Wiederherstellung des logistischen Knotenpunktes
Darüber hinaus hat Awdejewka eine immense Bedeutung für die Logistik im Raum Donezk. Für das ukrainische Militär fungierte die Stadt als ein wichtiger Transport-Knotenpunkt, der für die Versorgung des gesamten Frontabschnitts essenziell war. Nun könnte sie für die russischen Truppen als Logistikzentrum dienen und die Frontabschnitte im Norden und Süden der Donezker Volksrepublik transporttechnisch endlich besser miteinander verbinden.

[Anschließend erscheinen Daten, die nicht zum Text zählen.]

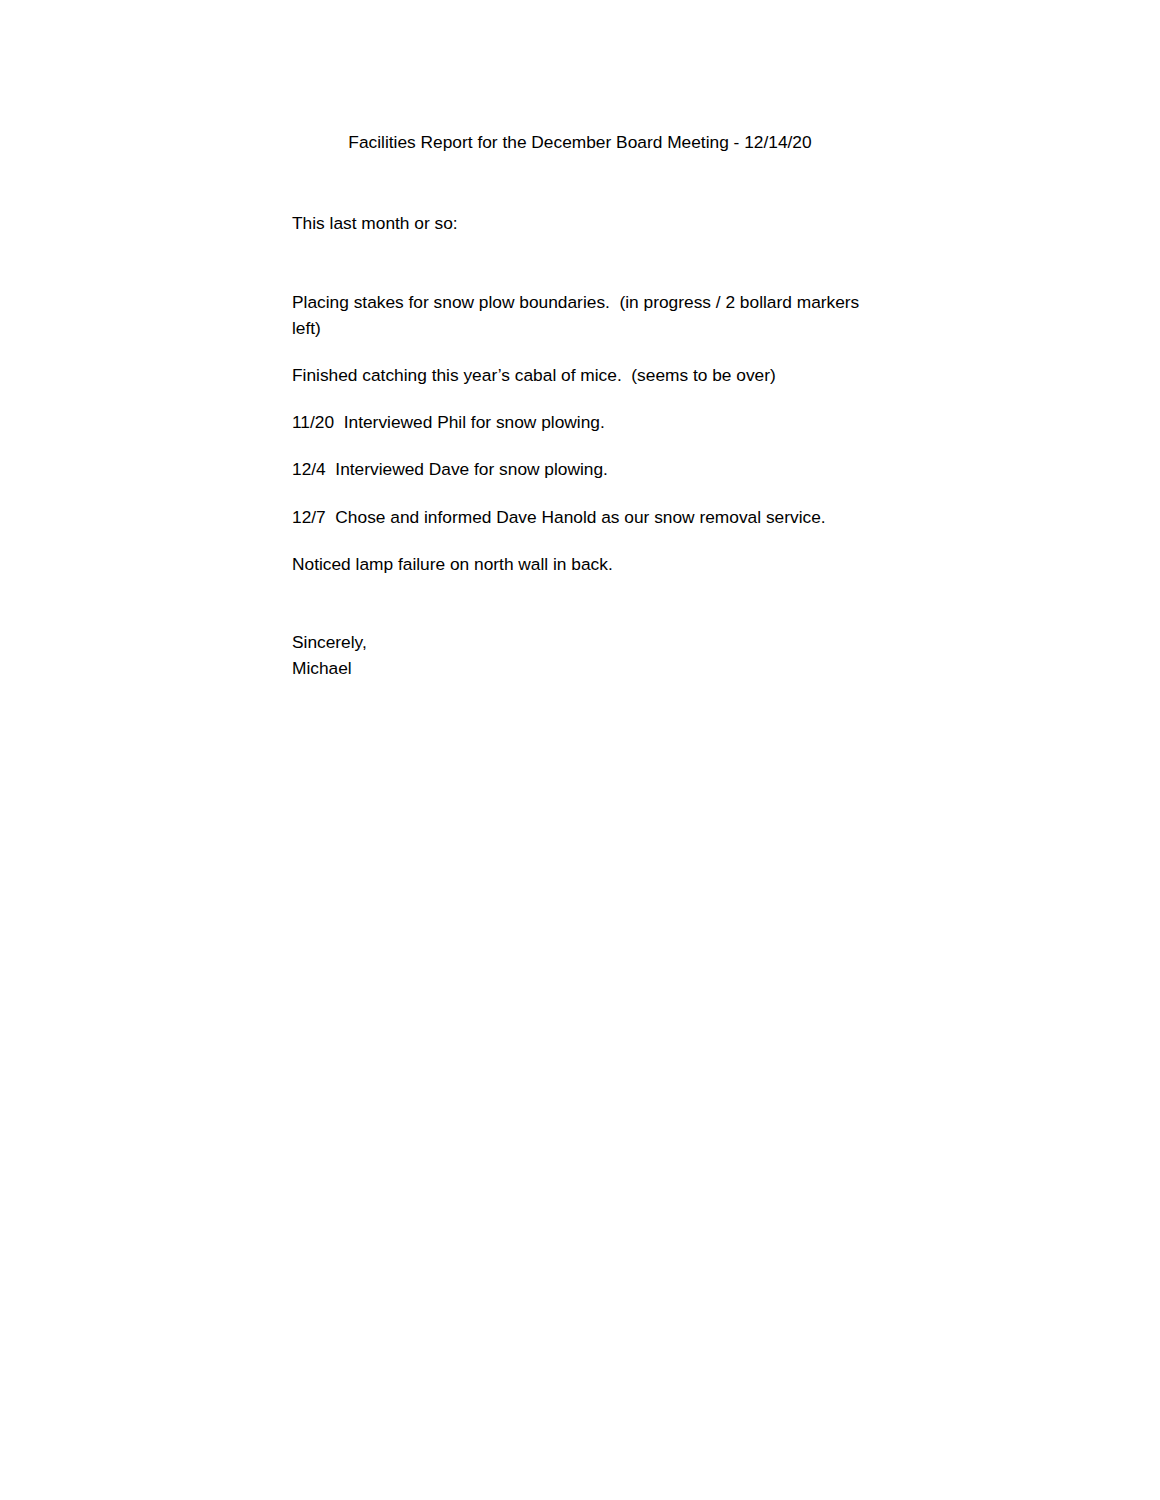Facilities Report for the December Board Meeting - 12/14/20
This last month or so:
Placing stakes for snow plow boundaries. (in progress / 2 bollard markers left)
Finished catching this year’s cabal of mice. (seems to be over)
11/20 Interviewed Phil for snow plowing.
12/4 Interviewed Dave for snow plowing.
12/7 Chose and informed Dave Hanold as our snow removal service.
Noticed lamp failure on north wall in back.
Sincerely,
Michael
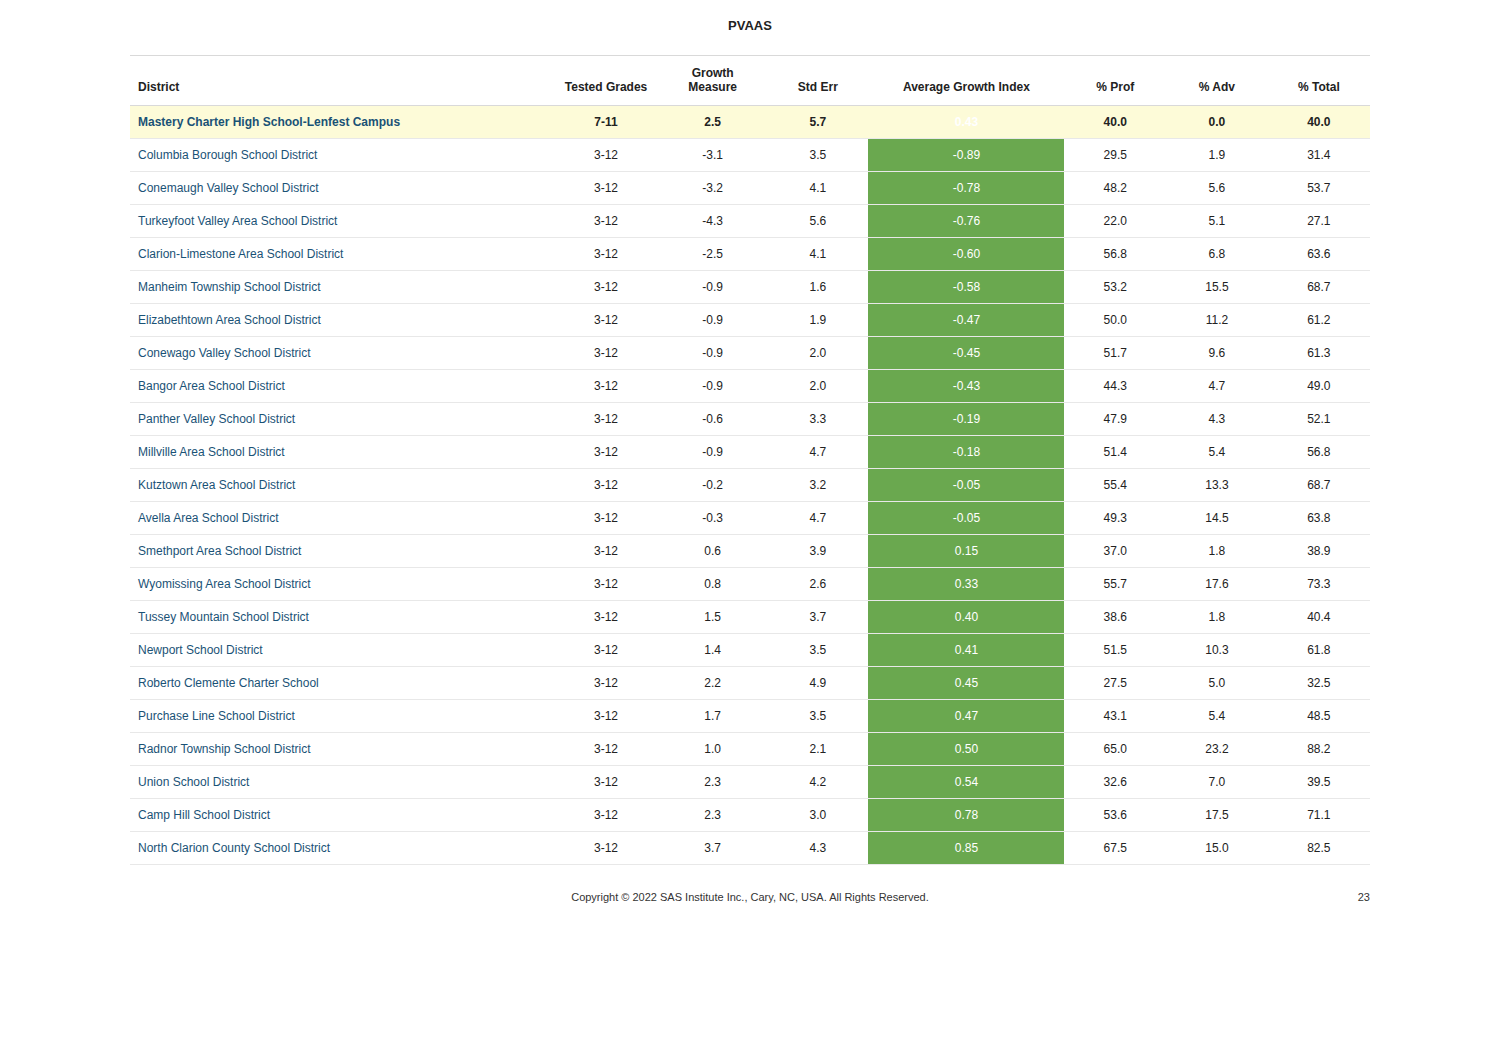PVAAS
| District | Tested Grades | Growth Measure | Std Err | Average Growth Index | % Prof | % Adv | % Total |
| --- | --- | --- | --- | --- | --- | --- | --- |
| Mastery Charter High School-Lenfest Campus | 7-11 | 2.5 | 5.7 | 0.43 | 40.0 | 0.0 | 40.0 |
| Columbia Borough School District | 3-12 | -3.1 | 3.5 | -0.89 | 29.5 | 1.9 | 31.4 |
| Conemaugh Valley School District | 3-12 | -3.2 | 4.1 | -0.78 | 48.2 | 5.6 | 53.7 |
| Turkeyfoot Valley Area School District | 3-12 | -4.3 | 5.6 | -0.76 | 22.0 | 5.1 | 27.1 |
| Clarion-Limestone Area School District | 3-12 | -2.5 | 4.1 | -0.60 | 56.8 | 6.8 | 63.6 |
| Manheim Township School District | 3-12 | -0.9 | 1.6 | -0.58 | 53.2 | 15.5 | 68.7 |
| Elizabethtown Area School District | 3-12 | -0.9 | 1.9 | -0.47 | 50.0 | 11.2 | 61.2 |
| Conewago Valley School District | 3-12 | -0.9 | 2.0 | -0.45 | 51.7 | 9.6 | 61.3 |
| Bangor Area School District | 3-12 | -0.9 | 2.0 | -0.43 | 44.3 | 4.7 | 49.0 |
| Panther Valley School District | 3-12 | -0.6 | 3.3 | -0.19 | 47.9 | 4.3 | 52.1 |
| Millville Area School District | 3-12 | -0.9 | 4.7 | -0.18 | 51.4 | 5.4 | 56.8 |
| Kutztown Area School District | 3-12 | -0.2 | 3.2 | -0.05 | 55.4 | 13.3 | 68.7 |
| Avella Area School District | 3-12 | -0.3 | 4.7 | -0.05 | 49.3 | 14.5 | 63.8 |
| Smethport Area School District | 3-12 | 0.6 | 3.9 | 0.15 | 37.0 | 1.8 | 38.9 |
| Wyomissing Area School District | 3-12 | 0.8 | 2.6 | 0.33 | 55.7 | 17.6 | 73.3 |
| Tussey Mountain School District | 3-12 | 1.5 | 3.7 | 0.40 | 38.6 | 1.8 | 40.4 |
| Newport School District | 3-12 | 1.4 | 3.5 | 0.41 | 51.5 | 10.3 | 61.8 |
| Roberto Clemente Charter School | 3-12 | 2.2 | 4.9 | 0.45 | 27.5 | 5.0 | 32.5 |
| Purchase Line School District | 3-12 | 1.7 | 3.5 | 0.47 | 43.1 | 5.4 | 48.5 |
| Radnor Township School District | 3-12 | 1.0 | 2.1 | 0.50 | 65.0 | 23.2 | 88.2 |
| Union School District | 3-12 | 2.3 | 4.2 | 0.54 | 32.6 | 7.0 | 39.5 |
| Camp Hill School District | 3-12 | 2.3 | 3.0 | 0.78 | 53.6 | 17.5 | 71.1 |
| North Clarion County School District | 3-12 | 3.7 | 4.3 | 0.85 | 67.5 | 15.0 | 82.5 |
Copyright © 2022 SAS Institute Inc., Cary, NC, USA. All Rights Reserved.
23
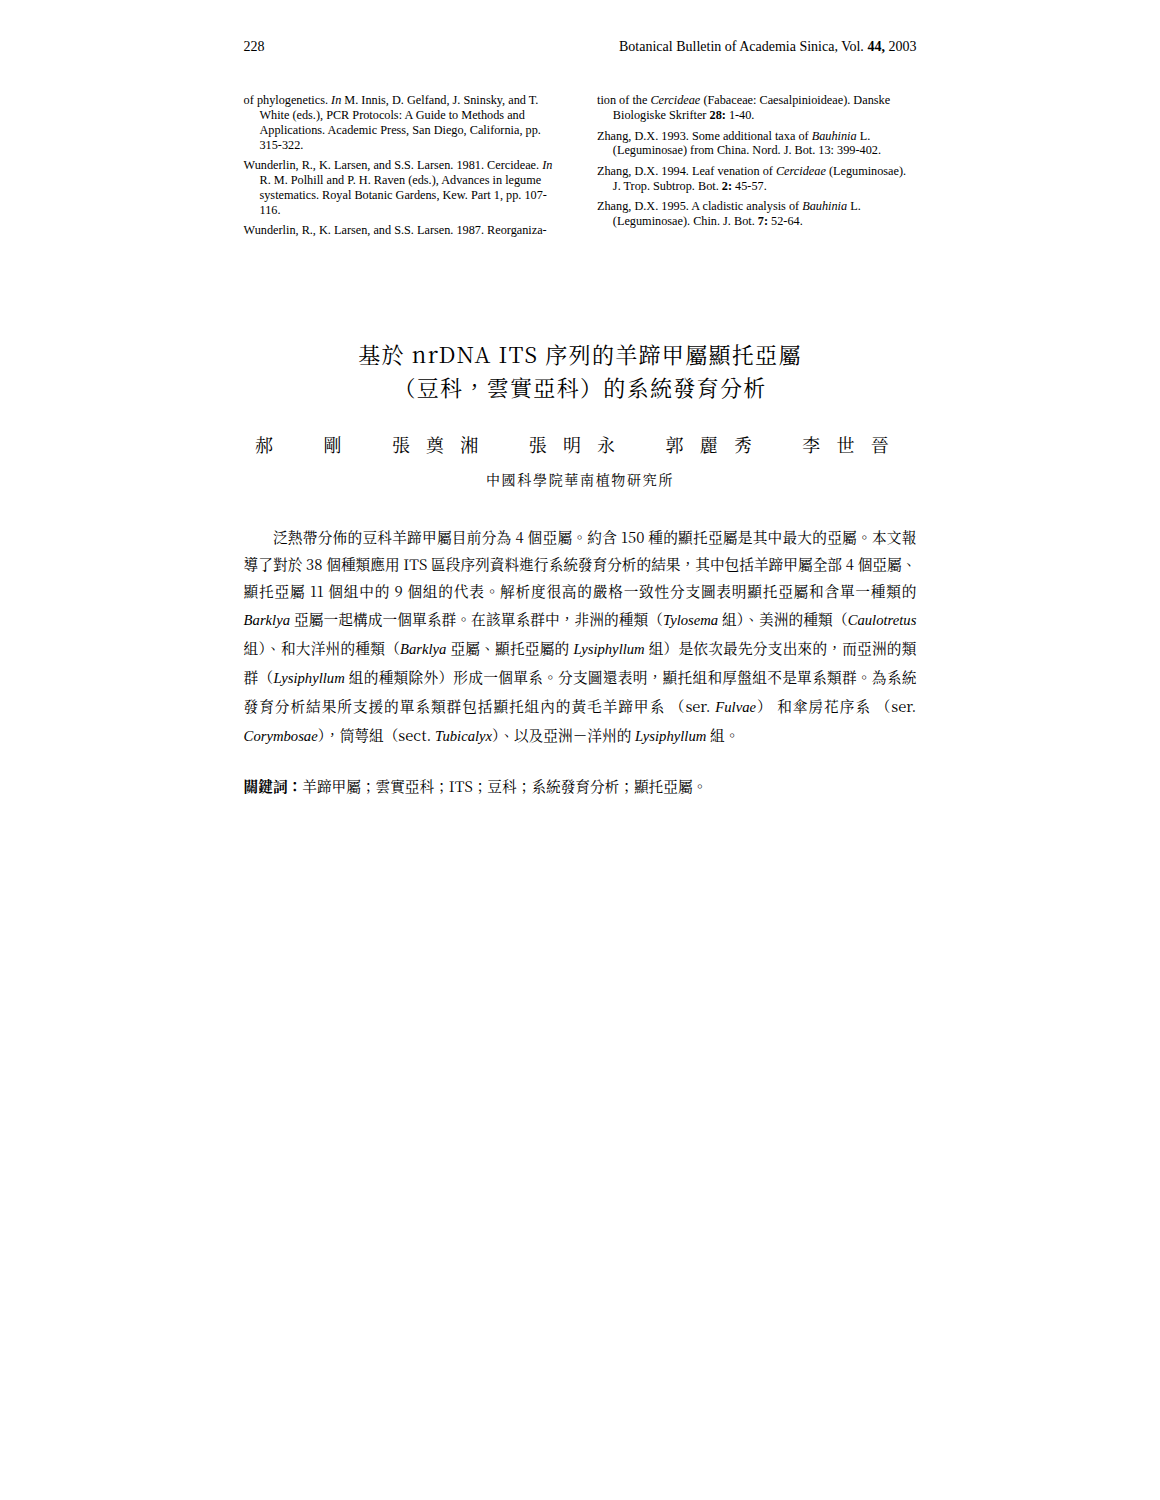228
Botanical Bulletin of Academia Sinica, Vol. 44, 2003
of phylogenetics. In M. Innis, D. Gelfand, J. Sninsky, and T. White (eds.), PCR Protocols: A Guide to Methods and Applications. Academic Press, San Diego, California, pp. 315-322.
Wunderlin, R., K. Larsen, and S.S. Larsen. 1981. Cercideae. In R. M. Polhill and P. H. Raven (eds.), Advances in legume systematics. Royal Botanic Gardens, Kew. Part 1, pp. 107-116.
Wunderlin, R., K. Larsen, and S.S. Larsen. 1987. Reorganiza-
tion of the Cercideae (Fabaceae: Caesalpinioideae). Danske Biologiske Skrifter 28: 1-40.
Zhang, D.X. 1993. Some additional taxa of Bauhinia L. (Leguminosae) from China. Nord. J. Bot. 13: 399-402.
Zhang, D.X. 1994. Leaf venation of Cercideae (Leguminosae). J. Trop. Subtrop. Bot. 2: 45-57.
Zhang, D.X. 1995. A cladistic analysis of Bauhinia L. (Leguminosae). Chin. J. Bot. 7: 52-64.
基於 nrDNA ITS 序列的羊蹄甲屬顯托亞屬
（豆科，雲實亞科）的系統發育分析
郝　剛　張奠湘　張明永　郭麗秀　李世晉
中國科學院華南植物研究所
泛熱帶分佈的豆科羊蹄甲屬目前分為 4 個亞屬。約含 150 種的顯托亞屬是其中最大的亞屬。本文報導了對於 38 個種類應用 ITS 區段序列資料進行系統發育分析的結果，其中包括羊蹄甲屬全部 4 個亞屬、顯托亞屬 11 個組中的 9 個組的代表。解析度很高的嚴格一致性分支圖表明顯托亞屬和含單一種類的 Barklya 亞屬一起構成一個單系群。在該單系群中，非洲的種類（Tylosema 組）、美洲的種類（Caulotretus 組）、和大洋州的種類（Barklya 亞屬、顯托亞屬的 Lysiphyllum 組）是依次最先分支出來的，而亞洲的類群（Lysiphyllum 組的種類除外）形成一個單系。分支圖還表明，顯托組和厚盤組不是單系類群。為系統發育分析結果所支援的單系類群包括顯托組內的黃毛羊蹄甲系 （ser. Fulvae） 和傘房花序系 （ser. Corymbosae），筒萼組（sect. Tubicalyx）、以及亞洲－洋州的 Lysiphyllum 組。
關鍵詞：羊蹄甲屬；雲實亞科；ITS；豆科；系統發育分析；顯托亞屬。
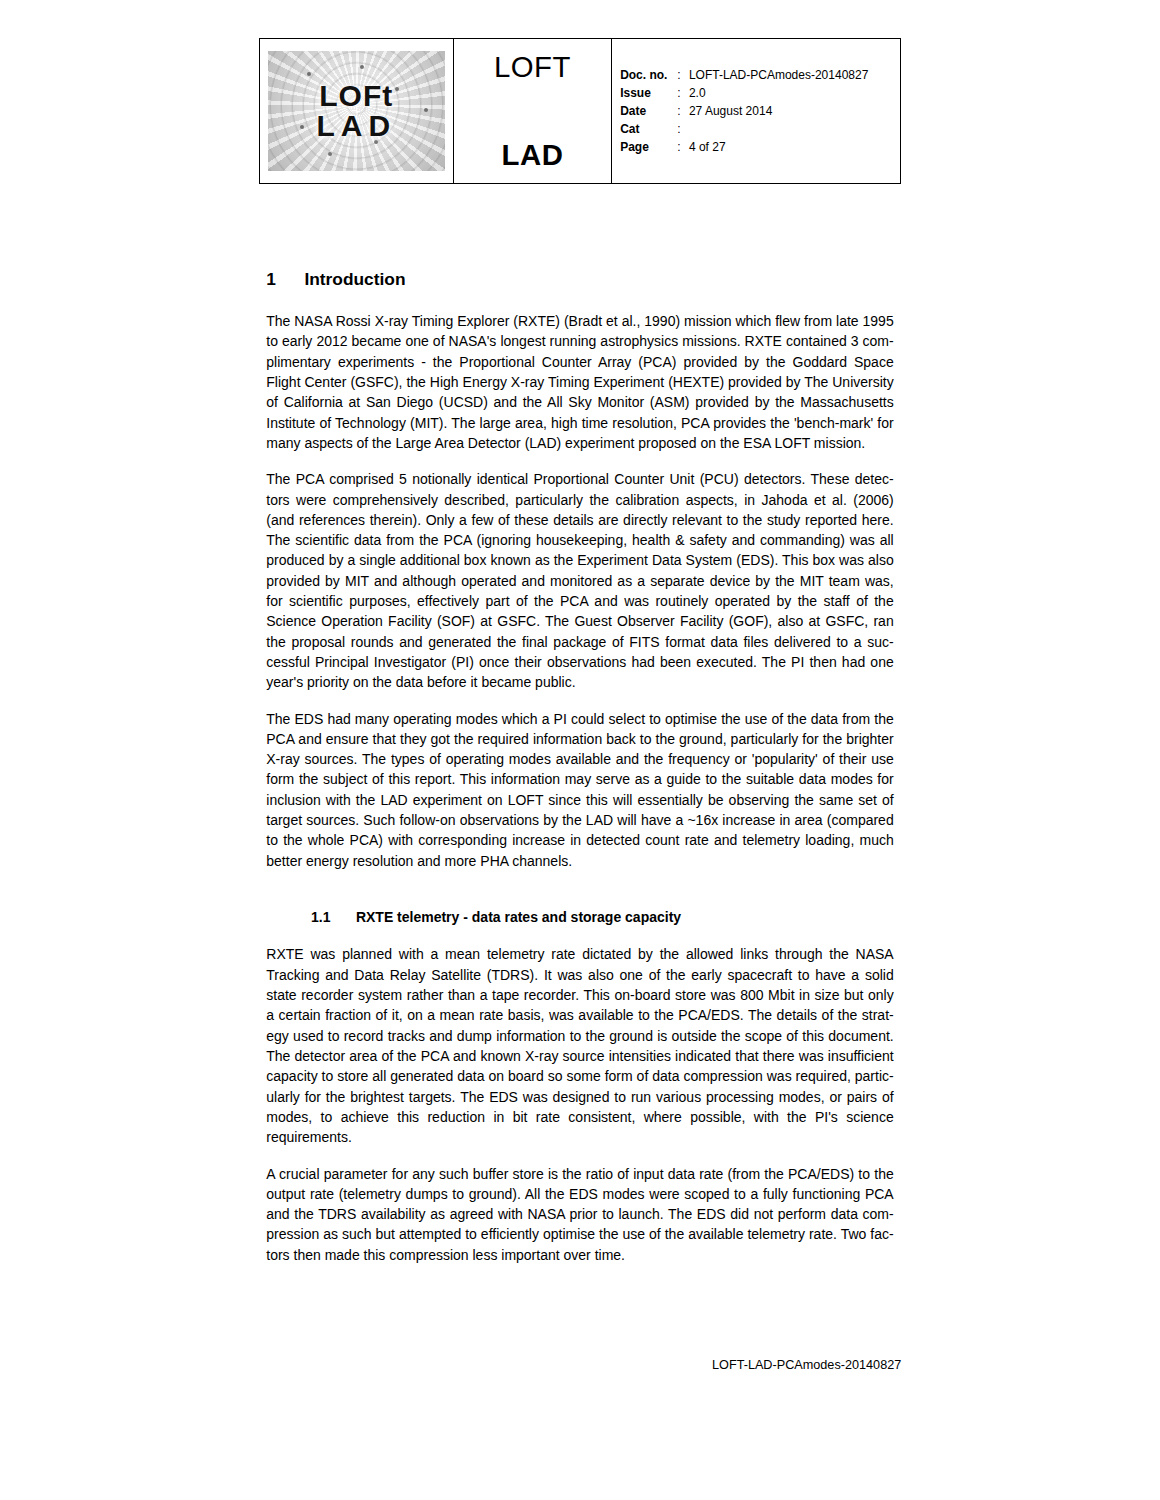| LOFt LAD | LOFT LAD | / Doc. no. / : / LOFT-LAD-PCAmodes-20140827 / / Issue / : / 2.0 / / Date / : / 27 August 2014 / / Cat / : / / / Page / : / 4 of 27 / |
1 Introduction
The NASA Rossi X-ray Timing Explorer (RXTE) (Bradt et al., 1990) mission which flew from late 1995 to early 2012 became one of NASA's longest running astrophysics missions. RXTE contained 3 complimentary experiments - the Proportional Counter Array (PCA) provided by the Goddard Space Flight Center (GSFC), the High Energy X-ray Timing Experiment (HEXTE) provided by The University of California at San Diego (UCSD) and the All Sky Monitor (ASM) provided by the Massachusetts Institute of Technology (MIT). The large area, high time resolution, PCA provides the 'bench-mark' for many aspects of the Large Area Detector (LAD) experiment proposed on the ESA LOFT mission.
The PCA comprised 5 notionally identical Proportional Counter Unit (PCU) detectors. These detectors were comprehensively described, particularly the calibration aspects, in Jahoda et al. (2006) (and references therein). Only a few of these details are directly relevant to the study reported here. The scientific data from the PCA (ignoring housekeeping, health & safety and commanding) was all produced by a single additional box known as the Experiment Data System (EDS). This box was also provided by MIT and although operated and monitored as a separate device by the MIT team was, for scientific purposes, effectively part of the PCA and was routinely operated by the staff of the Science Operation Facility (SOF) at GSFC. The Guest Observer Facility (GOF), also at GSFC, ran the proposal rounds and generated the final package of FITS format data files delivered to a successful Principal Investigator (PI) once their observations had been executed. The PI then had one year's priority on the data before it became public.
The EDS had many operating modes which a PI could select to optimise the use of the data from the PCA and ensure that they got the required information back to the ground, particularly for the brighter X-ray sources. The types of operating modes available and the frequency or 'popularity' of their use form the subject of this report. This information may serve as a guide to the suitable data modes for inclusion with the LAD experiment on LOFT since this will essentially be observing the same set of target sources. Such follow-on observations by the LAD will have a ~16x increase in area (compared to the whole PCA) with corresponding increase in detected count rate and telemetry loading, much better energy resolution and more PHA channels.
1.1 RXTE telemetry - data rates and storage capacity
RXTE was planned with a mean telemetry rate dictated by the allowed links through the NASA Tracking and Data Relay Satellite (TDRS). It was also one of the early spacecraft to have a solid state recorder system rather than a tape recorder. This on-board store was 800 Mbit in size but only a certain fraction of it, on a mean rate basis, was available to the PCA/EDS. The details of the strategy used to record tracks and dump information to the ground is outside the scope of this document. The detector area of the PCA and known X-ray source intensities indicated that there was insufficient capacity to store all generated data on board so some form of data compression was required, particularly for the brightest targets. The EDS was designed to run various processing modes, or pairs of modes, to achieve this reduction in bit rate consistent, where possible, with the PI's science requirements.
A crucial parameter for any such buffer store is the ratio of input data rate (from the PCA/EDS) to the output rate (telemetry dumps to ground). All the EDS modes were scoped to a fully functioning PCA and the TDRS availability as agreed with NASA prior to launch. The EDS did not perform data compression as such but attempted to efficiently optimise the use of the available telemetry rate. Two factors then made this compression less important over time.
LOFT-LAD-PCAmodes-20140827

Dafür sollte Russland zunächst die Bahnverbindung zwischen Donezk und dem nahegelegenen Vorort Jasinowataja wiederherstellen, der bereits seit Sowjetzeiten als der Hauptknotenpunkt des Donbass gilt. Dieser Abschnitt wurde im Zuge der Kampfhandlungen zwischen Kiew und den Donezker Volksmilizen 2014 blockiert und seitdem praktisch nicht mehr verwendet. Zudem könnte Donezk durch eine andere Linie mit dem wichtigen Knotenpunkt Debalzewo verbinden, um dadurch auch die Versorgung der russischen Armee aus dem Hinterland zu erleichtern.
Darüber hinaus gibt es jetzt die Möglichkeit, die Ringautobahn um Donezk wiederherzustellen, die ebenfalls seit fast zehn Jahren außer Betrieb war. Diese Schnellstraße wurde extra für die Fußball-Europameisterschaft 2012 gebaut und könnte sowohl die für das Militär notwendige Logistik verbessern als auch künftig die Straßen rund um die regionale Hauptstadt entlasten.
Noch bleiben diese Bahn- und Straßenverbindungen in Reichweite der ukrainischen Artillerie und könnten daher nur bedingt genutzt werden. Sobald aber die Frontline weiter von Donezk weggerückt ist, werden sich die Transportkapazitäten im Donbass merklich erhöhen.